WORK REQUEST 1:
In the interview below, condense the paragraph beginning "Underwater photographer Hiroyuki Tomura" into two or three sentences that keep its main facts.

PASSAGE SHOWN:
**********
Thursday January 19th, 2017

This month, I attended a small underwater photography exhibition called Ocean Planet in Ginza, Tokyo. One major theme in Japan when it comes to the oceans, and especially at this time of year, is the Tohoku region, which was hit by the March 11th 2011 Great East Japan Earthquake and Tsunami. Six years since the disaster, it’s still a huge topic, and the exhibition was an opportunity to think about that through a series of photos taken off the Onagawa area, and enjoy more light-hearted subjects such as whale sharks in Mexico and nudibranchs in Indonesia.

Underwater photographer Hiroyuki Tomura is from Saitama near Tokyo, and his work has recently been attracting much attention. Photography became something to accompany his diving, until he decided to study it more formally. An avid scuba diver, he has dived in various locations around the world and is always amazed at the beauty and diversity of the marine life he sees. Through his work and company (also called Ocean Planet), he hopes to raise awareness of our oceans and inspire others who are interested in taking up underwater photography. I took the opportunity to find out more about him and his work.

— What made you become an underwater photographer?
“I used to dive for fun in places like Okinawa and Izu, and began taking photos while doing so. I started to take photography seriously when I decided that I wanted as many people as possible around the world to see, and learn more about, the underwater environment that I was seeing and capturing.”

— What is the most important thing when taking photos underwater? What do you make sure you do?
“I focus on the distance between myself and my subject and check that my diving skills, such as buoyancy, are up to scratch.”

— What skills do you need to become a professional photographer?
“People define the word professional in different ways so it’s hard to answer, but if we are talking about someone who takes photos for a living, not someone who is just very good at taking photos, then he or she would need detailed knowledge of underwater photography to begin with. You need the skills to take good photos, but how can you put those skills to work on land, not just in the water? That’s worth bearing in mind. I’d also say the ability to market your work, convey a message and treasure the encounters you have and the connections you make.”

— What camera do you use?
“I use a mirrorless camera, Olympus OM-D E-M1 Mark II. It’s small, and easy to retake photos. It’s easy to operate in the water too!”

— Where do you like taking photos, and how often do you dive each year?
“Recently I’ve been diving quite a bit in Indonesia and the Maldives. I take a lot of photos of shipwrecks, so I like Micronesia, the Philippines and Palau. In one year, I’d say I spend over a third of my time in the water.”
**********
DATASET CONTENT:
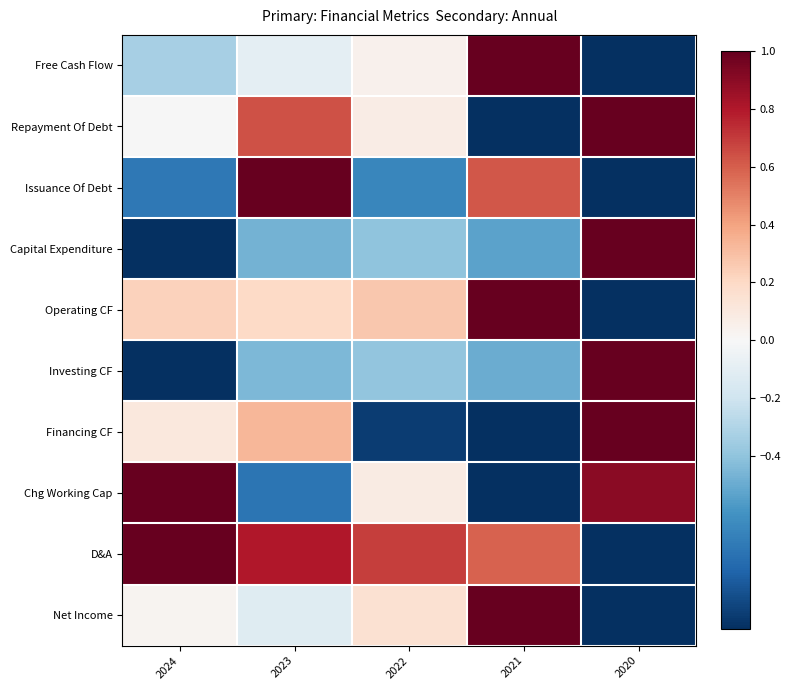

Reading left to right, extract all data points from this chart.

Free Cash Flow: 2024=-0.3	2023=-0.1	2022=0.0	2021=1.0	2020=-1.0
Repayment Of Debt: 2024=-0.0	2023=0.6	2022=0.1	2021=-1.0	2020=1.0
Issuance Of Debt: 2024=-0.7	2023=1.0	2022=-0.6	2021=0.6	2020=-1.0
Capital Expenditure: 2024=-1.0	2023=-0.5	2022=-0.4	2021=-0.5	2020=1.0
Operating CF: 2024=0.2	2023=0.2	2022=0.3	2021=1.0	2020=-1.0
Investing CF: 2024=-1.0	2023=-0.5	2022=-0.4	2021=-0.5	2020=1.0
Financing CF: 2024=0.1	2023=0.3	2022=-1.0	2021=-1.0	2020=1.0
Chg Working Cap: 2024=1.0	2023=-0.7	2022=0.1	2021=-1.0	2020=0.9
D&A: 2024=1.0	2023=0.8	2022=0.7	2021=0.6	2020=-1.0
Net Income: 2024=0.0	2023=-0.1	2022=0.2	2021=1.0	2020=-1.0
**********
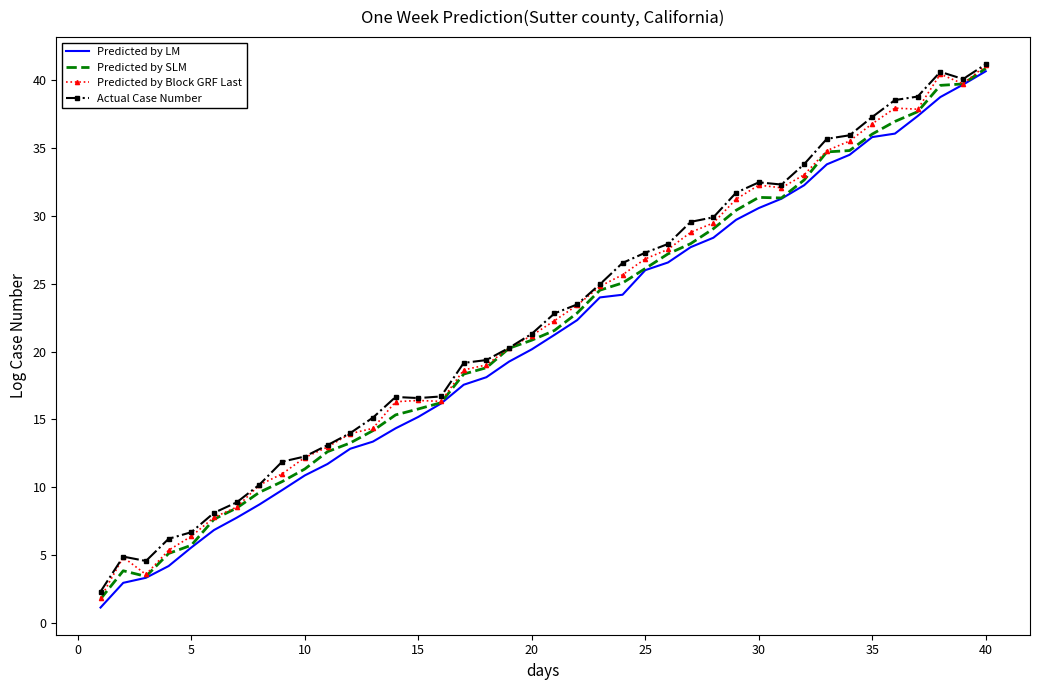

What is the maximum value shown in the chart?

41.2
**********
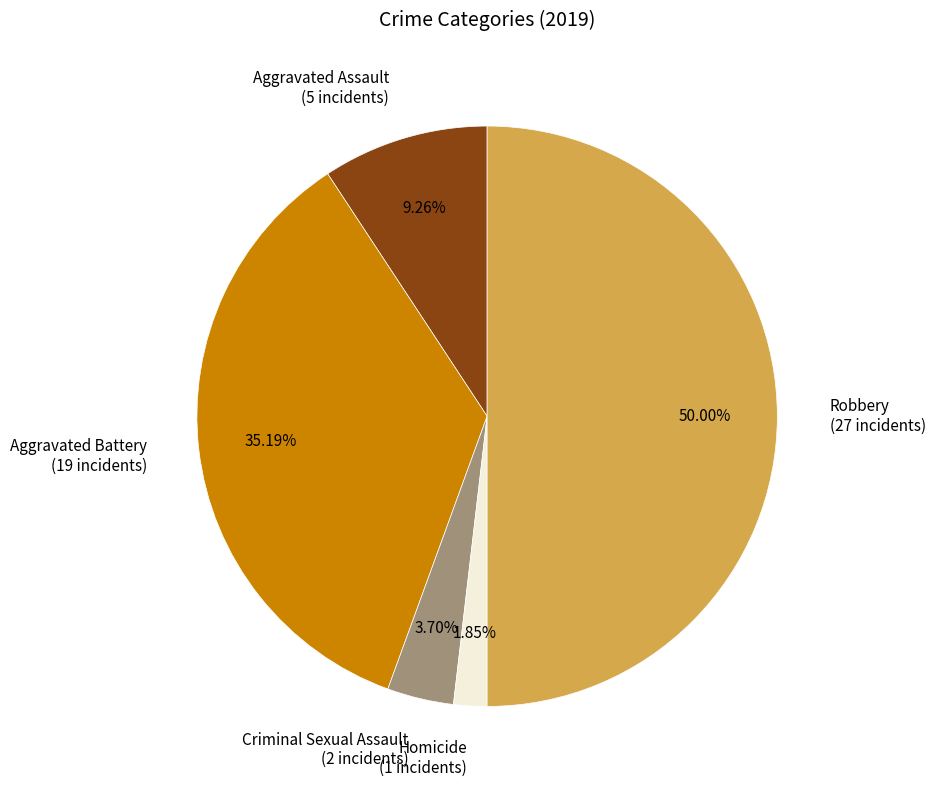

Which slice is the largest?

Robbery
**********
WORK REQUEST 2:
List each line of the records above that contains the word "chart".

WRITTEN RESPONSE 1:
Hiroyuki Tomura, an underwater photographer from Saitama near Tokyo, has been drawing much attention for his work. Photography began as an accompaniment to his diving before he studied it formally, and he has dived around the world, always amazed by the beauty and diversity of marine life. Through his work and his company, Ocean Planet, he aims to raise awareness of the oceans and inspire aspiring underwater photographers.

WRITTEN RESPONSE 2:
Reading left to right, extract all data points from this chart.
What is the maximum value shown in the chart?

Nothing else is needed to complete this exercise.